Wer mit dem Namen Giacomo Casanova bisher nur den Frauenhelden verband, der den venezianischen Edelmännern im 18. Jahrhundert gleich reihenweise die Hörner aufsetzte, lernt im Buch «Meine Flucht aus den Bleikammern von Venedig» eine neue Seite am Schriftsteller und Libertin kennen: den Abenteurer. Im Jahr 1755 wird der 30-jährige Lebemann zu fünf Jahren Gefängnis in den berüchtigten Bleikammern von Venedig verurteilt.
Das wäre an sich schon schlimm genug für den freiheitsliebenden Casanova. Erschwerend hinzu kommt aber die Ungewissheit. Casanova wird vom Gericht nämlich weder über die Anklagepunkte – Magie, Freimaurerei, Gotteslästerung und Unzucht – aufgeklärt, noch über die Dauer der Haft in Kenntnis gesetzt. So glaubt der Schürzenjäger, der sich natürlich keiner Schuld bewusst ist, wochenlang, dass er bald freigelassen wird.
Nach vier Monaten lässt Casanova aber alle Hoffnung fahren und plant seinen Ausbruch. Obwohl: Wer Geld hat, geniesst in den Bleikammern, die sich unter dem Dach des Dogenpalastes befinden, einige Privilegien. Casanova lässt sich seine eigenen Möbel in die Zelle bringen, und gut verköstigt wird er ebenfalls. Dennoch leidet er sehr unter den Temperaturen. Im Sommer wird es unter dem mit Bleiplatten bedeckten Dach siedend heiss und im Winter eiskalt, weshalb die Vorstellung eines längeren Aufenthalts dort keine Option für Casanova ist.
Für die Entwicklung seines Fluchtplans benutzt er den geistig minderbemittelten Wärter Lorenzo. Dieser versorgt ihn unbewusst mit dem Werkzeug, das Casanova benötigt und sorgt mit seinen Botengängen zwischen Casanovas Zelle und jener von Pater Balbi, einem ebenfalls fluchtbereiten Mönch. Verzögert wird das Unternehmen Ausbruch immer wieder von wechselnden Zellengenossen, die bei Casanova einquartiert werden. Schliesslich gelingt aber nach 15 Monaten die Flucht über das Dach des Dogenpalastes. Dennoch wird Casanova durch die Freiheit nicht glücklich. Er muss Venedig verlassen und startet eine Odyssee durch Europa.
Dass die Authentizität von Casanovas Flucht immer wieder angezweifelt wurde, ist nachvollziehbar. Sehr viele glückliche Umstände haben den Ausbruch begünstigt – verdächtig viele.
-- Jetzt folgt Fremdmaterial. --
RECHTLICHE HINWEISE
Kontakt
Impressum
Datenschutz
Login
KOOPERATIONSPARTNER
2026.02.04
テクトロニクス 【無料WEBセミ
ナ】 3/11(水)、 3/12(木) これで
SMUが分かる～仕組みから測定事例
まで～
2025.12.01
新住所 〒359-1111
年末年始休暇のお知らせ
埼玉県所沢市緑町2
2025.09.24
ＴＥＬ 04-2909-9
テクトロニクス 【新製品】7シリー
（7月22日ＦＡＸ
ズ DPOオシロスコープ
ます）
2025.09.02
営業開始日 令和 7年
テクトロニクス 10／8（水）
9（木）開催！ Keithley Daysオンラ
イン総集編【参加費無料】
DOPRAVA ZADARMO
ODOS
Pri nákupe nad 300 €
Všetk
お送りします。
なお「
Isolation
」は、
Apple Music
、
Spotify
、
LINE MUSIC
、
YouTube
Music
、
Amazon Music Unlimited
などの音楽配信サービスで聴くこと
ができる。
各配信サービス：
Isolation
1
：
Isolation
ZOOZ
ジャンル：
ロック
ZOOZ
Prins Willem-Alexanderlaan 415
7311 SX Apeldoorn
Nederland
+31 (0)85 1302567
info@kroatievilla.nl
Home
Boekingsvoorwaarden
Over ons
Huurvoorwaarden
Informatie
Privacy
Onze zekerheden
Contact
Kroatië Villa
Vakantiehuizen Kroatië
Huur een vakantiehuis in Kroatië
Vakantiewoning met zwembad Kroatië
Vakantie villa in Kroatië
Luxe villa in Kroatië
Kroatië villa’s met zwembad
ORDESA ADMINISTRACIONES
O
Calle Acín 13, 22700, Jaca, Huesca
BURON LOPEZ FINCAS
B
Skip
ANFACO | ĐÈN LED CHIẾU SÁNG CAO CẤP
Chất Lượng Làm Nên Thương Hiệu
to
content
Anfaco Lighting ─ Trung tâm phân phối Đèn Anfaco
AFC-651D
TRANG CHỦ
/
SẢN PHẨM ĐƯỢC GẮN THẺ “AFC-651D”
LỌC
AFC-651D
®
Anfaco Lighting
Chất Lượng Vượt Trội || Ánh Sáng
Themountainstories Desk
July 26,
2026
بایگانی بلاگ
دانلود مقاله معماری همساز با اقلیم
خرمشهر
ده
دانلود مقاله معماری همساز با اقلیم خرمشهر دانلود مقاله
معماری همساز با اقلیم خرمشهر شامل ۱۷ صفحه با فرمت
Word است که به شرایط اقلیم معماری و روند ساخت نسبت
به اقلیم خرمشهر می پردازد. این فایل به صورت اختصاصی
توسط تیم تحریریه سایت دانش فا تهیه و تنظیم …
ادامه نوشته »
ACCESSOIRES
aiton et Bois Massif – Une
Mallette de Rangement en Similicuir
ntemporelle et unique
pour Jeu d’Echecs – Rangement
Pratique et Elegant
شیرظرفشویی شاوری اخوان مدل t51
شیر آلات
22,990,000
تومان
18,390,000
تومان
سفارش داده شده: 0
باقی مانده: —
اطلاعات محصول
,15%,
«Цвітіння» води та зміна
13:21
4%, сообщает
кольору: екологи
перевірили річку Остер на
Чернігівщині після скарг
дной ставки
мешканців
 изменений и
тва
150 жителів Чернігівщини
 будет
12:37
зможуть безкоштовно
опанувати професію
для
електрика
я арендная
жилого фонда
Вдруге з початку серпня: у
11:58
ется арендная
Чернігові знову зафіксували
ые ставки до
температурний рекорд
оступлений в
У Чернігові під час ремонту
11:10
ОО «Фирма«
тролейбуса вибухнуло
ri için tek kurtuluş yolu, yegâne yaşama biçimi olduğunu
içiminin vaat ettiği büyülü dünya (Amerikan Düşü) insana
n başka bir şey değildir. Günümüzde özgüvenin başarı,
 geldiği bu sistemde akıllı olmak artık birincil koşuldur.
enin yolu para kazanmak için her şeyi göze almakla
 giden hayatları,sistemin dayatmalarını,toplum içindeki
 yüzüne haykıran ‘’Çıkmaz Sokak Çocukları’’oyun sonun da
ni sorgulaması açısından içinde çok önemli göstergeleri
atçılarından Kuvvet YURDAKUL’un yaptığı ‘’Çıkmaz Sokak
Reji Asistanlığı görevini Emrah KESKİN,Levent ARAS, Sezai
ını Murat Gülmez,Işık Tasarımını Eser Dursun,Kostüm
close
Gegen Ende des 19. Jahrhunderts, also rund hundert Jahre nach der Veröffentlichung von Casanovas Geschichte, dieser sei aus dem Gefängnis freigekauft worden und die Geschichte nur als Deckmantel für den edlen Spender erfunden worden. Der Autor selbst weist jegliche Fiktion von sich. «Ich erkläre hiermit, dass ich stets nur geschrieben habe nach dem Grundsatz, die reine Wahrheit und nichts als die Wahrheit zu schreiben», betont Casanova schon zu Beginn des Buches.

Das Plakat des Kinofilms «Casanova» mit Heath Ledger (2005) deutet die zwei Gesichter des Frauenhelden an.
Ungeachtet des Wahrheitsgehalts der Erzählung bietet «Meine Flucht aus den Bleikammern von Venedig» gute Unterhaltung, wenn auch die Beschreibungen etwas zu ausführlich ausgefallen sind. Offensichtlich hingegen ist eine gute Portion Arroganz und Selbstverliebtheit bei Casanova. Mit einem verächtlichen Unterton schreibt Casanova über die «Gäste» in seiner Zelle schreibt und auch über Pater Balbi, ohne den er die fünf Jahre hätte absitzen müssen. Immer wieder betont er seine geistige Überlegenheit, seine Geschicklichkeit und sein gutes Aussehen. Ganz Einzelgänger, benutzt er seine Mitmenschen, um sein Ziel zu erreichen. Der berühmte Charmeur scheint ein kleiner Narzisst und Opportunist gewesen zu sein.
Giacomo Casanova: «Meine Flucht aus den Bleikammern von Venedig». Aus dem Französischen von Ulrich Friedrich Müller und Kristian Wachinger. Verlag C.H. Beck textura, München 2012. 176 S., ca. Fr. 24.50.